((

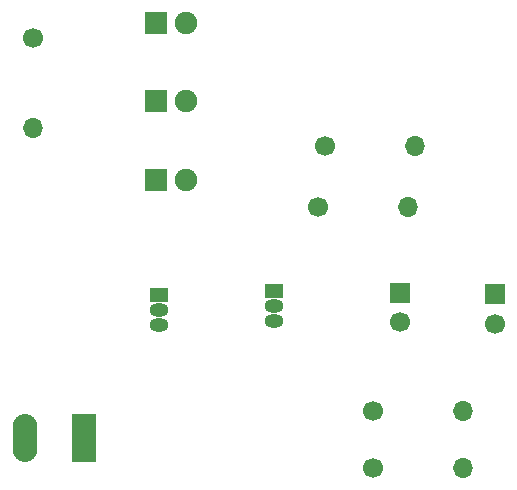
<source format=gbr>
%TF.GenerationSoftware,KiCad,Pcbnew,(5.1.6)-1*%
%TF.CreationDate,2020-09-30T19:57:20-06:00*%
%TF.ProjectId,PCB_LDE,5043425f-4c44-4452-9e6b-696361645f70,v1.0*%
%TF.SameCoordinates,Original*%
%TF.FileFunction,Soldermask,Bot*%
%TF.FilePolarity,Negative*%
%FSLAX46Y46*%
G04 Gerber Fmt 4.6, Leading zero omitted, Abs format (unit mm)*
G04 Created by KiCad (PCBNEW (5.1.6)-1) date 2020-09-30 19:57:20*
%MOMM*%
%LPD*%
G01*
G04 APERTURE LIST*
%ADD10R,1.700000X1.700000*%
%ADD11C,1.700000*%
%ADD12R,1.900000X1.900000*%
%ADD13C,1.900000*%
%ADD14O,1.600000X1.150000*%
%ADD15R,1.600000X1.150000*%
%ADD16O,1.700000X1.700000*%
%ADD17R,2.080000X4.060000*%
%ADD18O,2.080000X4.060000*%
G04 APERTURE END LIST*
D10*
%TO.C,C1*%
X154559000Y-105156000D03*
D11*
X154559000Y-107656000D03*
%TD*%
%TO.C,C2*%
X146507200Y-107529000D03*
D10*
X146507200Y-105029000D03*
%TD*%
D12*
%TO.C,D1*%
X125857000Y-82169000D03*
D13*
X128397000Y-82169000D03*
%TD*%
%TO.C,D2*%
X128397000Y-95504000D03*
D12*
X125857000Y-95504000D03*
%TD*%
%TO.C,D3*%
X125857000Y-88773000D03*
D13*
X128397000Y-88773000D03*
%TD*%
D14*
%TO.C,Q1*%
X126161800Y-106476800D03*
X126161800Y-107746800D03*
D15*
X126161800Y-105206800D03*
%TD*%
%TO.C,Q2*%
X135915400Y-104902000D03*
D14*
X135915400Y-107442000D03*
X135915400Y-106172000D03*
%TD*%
D11*
%TO.C,R1*%
X139573000Y-97790000D03*
D16*
X147193000Y-97790000D03*
%TD*%
D11*
%TO.C,R2*%
X140208000Y-92583000D03*
D16*
X147828000Y-92583000D03*
%TD*%
%TO.C,R3*%
X151892000Y-119888000D03*
D11*
X144272000Y-119888000D03*
%TD*%
%TO.C,R4*%
X115443000Y-83489800D03*
D16*
X115443000Y-91109800D03*
%TD*%
%TO.C,R5*%
X151892000Y-115062000D03*
D11*
X144272000Y-115062000D03*
%TD*%
D17*
%TO.C,J1*%
X119761000Y-117348000D03*
D18*
X114761000Y-117348000D03*
%TD*%
M02*

</source>
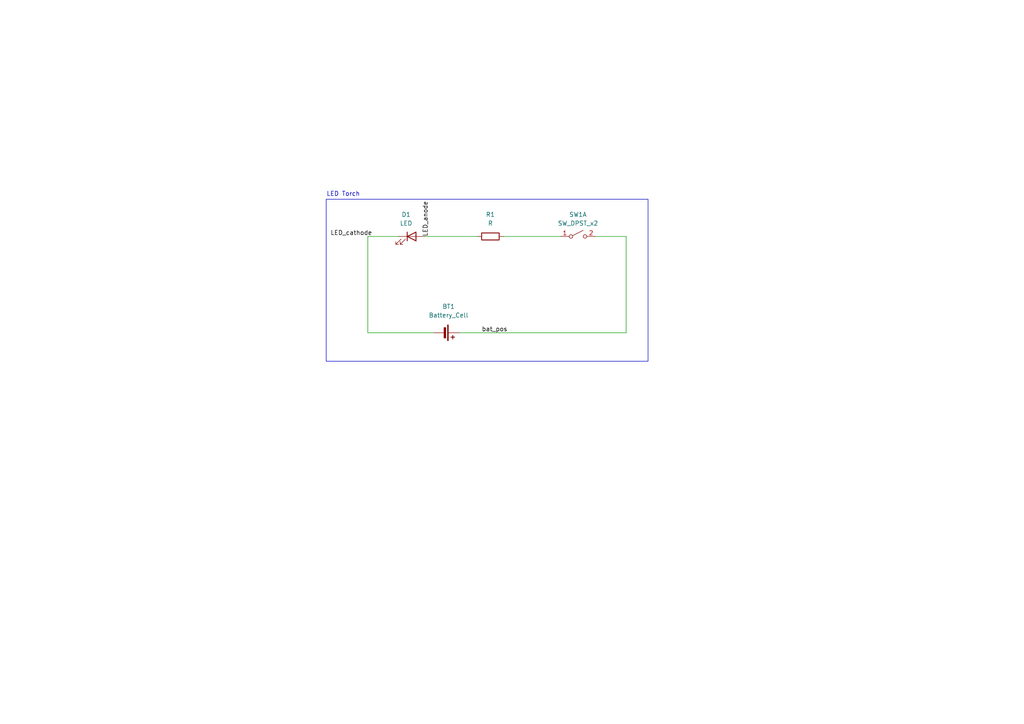
<source format=kicad_sch>
(kicad_sch
	(version 20231120)
	(generator "eeschema")
	(generator_version "8.0")
	(uuid "13502db0-d718-450e-ac08-912f1e712608")
	(paper "A4")
	(title_block
		(title "Projekt 1 | LED Torch")
		(date "2024-10-27")
		(rev "1")
		(company "EGifuni")
	)
	
	(wire
		(pts
			(xy 115.57 68.58) (xy 106.68 68.58)
		)
		(stroke
			(width 0)
			(type default)
		)
		(uuid "02528a27-ee6d-4711-8a0d-7f3ae064f6c7")
	)
	(wire
		(pts
			(xy 172.72 68.58) (xy 181.61 68.58)
		)
		(stroke
			(width 0)
			(type default)
		)
		(uuid "21a2804c-3eb8-43bc-8b95-2897a1e1e14e")
	)
	(wire
		(pts
			(xy 181.61 96.52) (xy 181.61 68.58)
		)
		(stroke
			(width 0)
			(type default)
		)
		(uuid "3350c13e-a3af-4e3d-b786-f09287e9ee39")
	)
	(wire
		(pts
			(xy 133.35 96.52) (xy 181.61 96.52)
		)
		(stroke
			(width 0)
			(type default)
		)
		(uuid "4800bfdc-65a3-490d-8a3b-cfee0a9ee3e4")
	)
	(wire
		(pts
			(xy 106.68 68.58) (xy 106.68 96.52)
		)
		(stroke
			(width 0)
			(type default)
		)
		(uuid "86b1edbc-632b-41d5-b2f4-566cf406297b")
	)
	(wire
		(pts
			(xy 146.05 68.58) (xy 162.56 68.58)
		)
		(stroke
			(width 0)
			(type default)
		)
		(uuid "8f273962-1a86-4c2d-b153-b0dd864b0349")
	)
	(wire
		(pts
			(xy 123.19 68.58) (xy 138.43 68.58)
		)
		(stroke
			(width 0)
			(type default)
		)
		(uuid "9dc07142-7d48-4112-969b-3b5602cead1c")
	)
	(wire
		(pts
			(xy 106.68 96.52) (xy 125.73 96.52)
		)
		(stroke
			(width 0)
			(type default)
		)
		(uuid "b9a9797d-af31-43dc-8eb4-1570e48d726a")
	)
	(rectangle
		(start 94.615 57.785)
		(end 187.96 104.775)
		(stroke
			(width 0)
			(type default)
		)
		(fill
			(type none)
		)
		(uuid 25502557-a786-4d70-afb6-e8c2a71a2da8)
	)
	(text "LED Torch"
		(exclude_from_sim no)
		(at 99.568 56.388 0)
		(effects
			(font
				(size 1.27 1.27)
			)
		)
		(uuid "d2e03c8b-a2b5-4e96-8fd1-9f6869dd8b68")
	)
	(label "bat_pos"
		(at 139.7 96.52 0)
		(fields_autoplaced yes)
		(effects
			(font
				(size 1.27 1.27)
			)
			(justify left bottom)
		)
		(uuid "6ca38cde-aed1-4743-979f-4087f7bd08aa")
	)
	(label "LED_cathode"
		(at 107.95 68.58 180)
		(fields_autoplaced yes)
		(effects
			(font
				(size 1.27 1.27)
			)
			(justify right bottom)
		)
		(uuid "a9637ee4-f123-4396-ae9a-9aeca33434d3")
	)
	(label "LED_anode"
		(at 124.46 68.58 90)
		(fields_autoplaced yes)
		(effects
			(font
				(size 1.27 1.27)
			)
			(justify left bottom)
		)
		(uuid "ad0d70d0-322f-4bdd-af68-138f0acc8ec3")
	)
	(symbol
		(lib_id "Device:Battery_Cell")
		(at 128.27 96.52 270)
		(unit 1)
		(exclude_from_sim no)
		(in_bom yes)
		(on_board yes)
		(dnp no)
		(fields_autoplaced yes)
		(uuid "1a7c0972-1fbb-4939-80bc-9b5a54fb9289")
		(property "Reference" "BT1"
			(at 130.1115 88.9 90)
			(effects
				(font
					(size 1.27 1.27)
				)
			)
		)
		(property "Value" "Battery_Cell"
			(at 130.1115 91.44 90)
			(effects
				(font
					(size 1.27 1.27)
				)
			)
		)
		(property "Footprint" "Battery:BatteryHolder_Keystone_1058_1x2032"
			(at 129.794 96.52 90)
			(effects
				(font
					(size 1.27 1.27)
				)
				(hide yes)
			)
		)
		(property "Datasheet" "~"
			(at 129.794 96.52 90)
			(effects
				(font
					(size 1.27 1.27)
				)
				(hide yes)
			)
		)
		(property "Description" "Single-cell battery"
			(at 128.27 96.52 0)
			(effects
				(font
					(size 1.27 1.27)
				)
				(hide yes)
			)
		)
		(pin "1"
			(uuid "34ad32d4-4396-4317-9e7c-c650ff3893a2")
		)
		(pin "2"
			(uuid "0132659f-2404-4df3-9ccf-2d09b6db6b36")
		)
		(instances
			(project ""
				(path "/13502db0-d718-450e-ac08-912f1e712608"
					(reference "BT1")
					(unit 1)
				)
			)
		)
	)
	(symbol
		(lib_id "Switch:SW_DPST_x2")
		(at 167.64 68.58 0)
		(unit 1)
		(exclude_from_sim no)
		(in_bom yes)
		(on_board yes)
		(dnp no)
		(fields_autoplaced yes)
		(uuid "4a312b15-8560-4d10-831f-b9061d005cc6")
		(property "Reference" "SW1"
			(at 167.64 62.23 0)
			(effects
				(font
					(size 1.27 1.27)
				)
			)
		)
		(property "Value" "SW_DPST_x2"
			(at 167.64 64.77 0)
			(effects
				(font
					(size 1.27 1.27)
				)
			)
		)
		(property "Footprint" "Button_Switch_THT:SW_TH_Tactile_Omron_B3F-10xx"
			(at 167.64 68.58 0)
			(effects
				(font
					(size 1.27 1.27)
				)
				(hide yes)
			)
		)
		(property "Datasheet" "~"
			(at 167.64 68.58 0)
			(effects
				(font
					(size 1.27 1.27)
				)
				(hide yes)
			)
		)
		(property "Description" "Single Pole Single Throw (SPST) switch, separate symbol"
			(at 167.64 68.58 0)
			(effects
				(font
					(size 1.27 1.27)
				)
				(hide yes)
			)
		)
		(pin "4"
			(uuid "cfc868e1-22bf-4dc8-9341-7a5c7084b492")
		)
		(pin "1"
			(uuid "c944edb3-6812-4add-a4ca-e9b6cc6c40e4")
		)
		(pin "2"
			(uuid "1d7bda50-395f-4f7e-a7cb-c132d01f72fe")
		)
		(pin "3"
			(uuid "fbd1122c-1933-45c4-ad42-ba42ddfbb6c7")
		)
		(instances
			(project ""
				(path "/13502db0-d718-450e-ac08-912f1e712608"
					(reference "SW1")
					(unit 1)
				)
			)
		)
	)
	(symbol
		(lib_id "Device:LED")
		(at 119.38 68.58 0)
		(unit 1)
		(exclude_from_sim no)
		(in_bom yes)
		(on_board yes)
		(dnp no)
		(fields_autoplaced yes)
		(uuid "801a30ea-17cb-478d-91bb-c8ad9763d51a")
		(property "Reference" "D1"
			(at 117.7925 62.23 0)
			(effects
				(font
					(size 1.27 1.27)
				)
			)
		)
		(property "Value" "LED"
			(at 117.7925 64.77 0)
			(effects
				(font
					(size 1.27 1.27)
				)
			)
		)
		(property "Footprint" "LED_THT:LED_D5.0mm"
			(at 119.38 68.58 0)
			(effects
				(font
					(size 1.27 1.27)
				)
				(hide yes)
			)
		)
		(property "Datasheet" "~"
			(at 119.38 68.58 0)
			(effects
				(font
					(size 1.27 1.27)
				)
				(hide yes)
			)
		)
		(property "Description" "Light emitting diode"
			(at 119.38 68.58 0)
			(effects
				(font
					(size 1.27 1.27)
				)
				(hide yes)
			)
		)
		(pin "2"
			(uuid "22012c5e-1444-4b5c-b600-3eaa40864790")
		)
		(pin "1"
			(uuid "4b273760-2f62-4ab8-a627-9f2b7202e7c8")
		)
		(instances
			(project ""
				(path "/13502db0-d718-450e-ac08-912f1e712608"
					(reference "D1")
					(unit 1)
				)
			)
		)
	)
	(symbol
		(lib_id "Device:R")
		(at 142.24 68.58 90)
		(unit 1)
		(exclude_from_sim no)
		(in_bom yes)
		(on_board yes)
		(dnp no)
		(fields_autoplaced yes)
		(uuid "b3d1b5dc-ac4f-49ed-af6d-d2610e0f1320")
		(property "Reference" "R1"
			(at 142.24 62.23 90)
			(effects
				(font
					(size 1.27 1.27)
				)
			)
		)
		(property "Value" "R"
			(at 142.24 64.77 90)
			(effects
				(font
					(size 1.27 1.27)
				)
			)
		)
		(property "Footprint" "Resistor_THT:R_Axial_DIN0204_L3.6mm_D1.6mm_P7.62mm_Horizontal"
			(at 142.24 70.358 90)
			(effects
				(font
					(size 1.27 1.27)
				)
				(hide yes)
			)
		)
		(property "Datasheet" "~"
			(at 142.24 68.58 0)
			(effects
				(font
					(size 1.27 1.27)
				)
				(hide yes)
			)
		)
		(property "Description" "Resistor"
			(at 142.24 68.58 0)
			(effects
				(font
					(size 1.27 1.27)
				)
				(hide yes)
			)
		)
		(pin "1"
			(uuid "56c68b20-a510-42d0-adfe-a85cb0b57203")
		)
		(pin "2"
			(uuid "23dafbf5-3de8-46d4-af77-79f7f2c2a2ea")
		)
		(instances
			(project ""
				(path "/13502db0-d718-450e-ac08-912f1e712608"
					(reference "R1")
					(unit 1)
				)
			)
		)
	)
	(sheet_instances
		(path "/"
			(page "1")
		)
	)
)

</source>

))

Write out exactly the lines that run from the top of the listing above to the line containing "X144272000Y-115062000D03*", both ends included. Omit every picture.

<source format=gbr>
%TF.GenerationSoftware,KiCad,Pcbnew,(5.1.6)-1*%
%TF.CreationDate,2020-09-30T19:57:20-06:00*%
%TF.ProjectId,PCB_LDE,5043425f-4c44-4452-9e6b-696361645f70,v1.0*%
%TF.SameCoordinates,Original*%
%TF.FileFunction,Soldermask,Bot*%
%TF.FilePolarity,Negative*%
%FSLAX46Y46*%
G04 Gerber Fmt 4.6, Leading zero omitted, Abs format (unit mm)*
G04 Created by KiCad (PCBNEW (5.1.6)-1) date 2020-09-30 19:57:20*
%MOMM*%
%LPD*%
G01*
G04 APERTURE LIST*
%ADD10R,1.700000X1.700000*%
%ADD11C,1.700000*%
%ADD12R,1.900000X1.900000*%
%ADD13C,1.900000*%
%ADD14O,1.600000X1.150000*%
%ADD15R,1.600000X1.150000*%
%ADD16O,1.700000X1.700000*%
%ADD17R,2.080000X4.060000*%
%ADD18O,2.080000X4.060000*%
G04 APERTURE END LIST*
D10*
%TO.C,C1*%
X154559000Y-105156000D03*
D11*
X154559000Y-107656000D03*
%TD*%
%TO.C,C2*%
X146507200Y-107529000D03*
D10*
X146507200Y-105029000D03*
%TD*%
D12*
%TO.C,D1*%
X125857000Y-82169000D03*
D13*
X128397000Y-82169000D03*
%TD*%
%TO.C,D2*%
X128397000Y-95504000D03*
D12*
X125857000Y-95504000D03*
%TD*%
%TO.C,D3*%
X125857000Y-88773000D03*
D13*
X128397000Y-88773000D03*
%TD*%
D14*
%TO.C,Q1*%
X126161800Y-106476800D03*
X126161800Y-107746800D03*
D15*
X126161800Y-105206800D03*
%TD*%
%TO.C,Q2*%
X135915400Y-104902000D03*
D14*
X135915400Y-107442000D03*
X135915400Y-106172000D03*
%TD*%
D11*
%TO.C,R1*%
X139573000Y-97790000D03*
D16*
X147193000Y-97790000D03*
%TD*%
D11*
%TO.C,R2*%
X140208000Y-92583000D03*
D16*
X147828000Y-92583000D03*
%TD*%
%TO.C,R3*%
X151892000Y-119888000D03*
D11*
X144272000Y-119888000D03*
%TD*%
%TO.C,R4*%
X115443000Y-83489800D03*
D16*
X115443000Y-91109800D03*
%TD*%
%TO.C,R5*%
X151892000Y-115062000D03*
D11*
X144272000Y-115062000D03*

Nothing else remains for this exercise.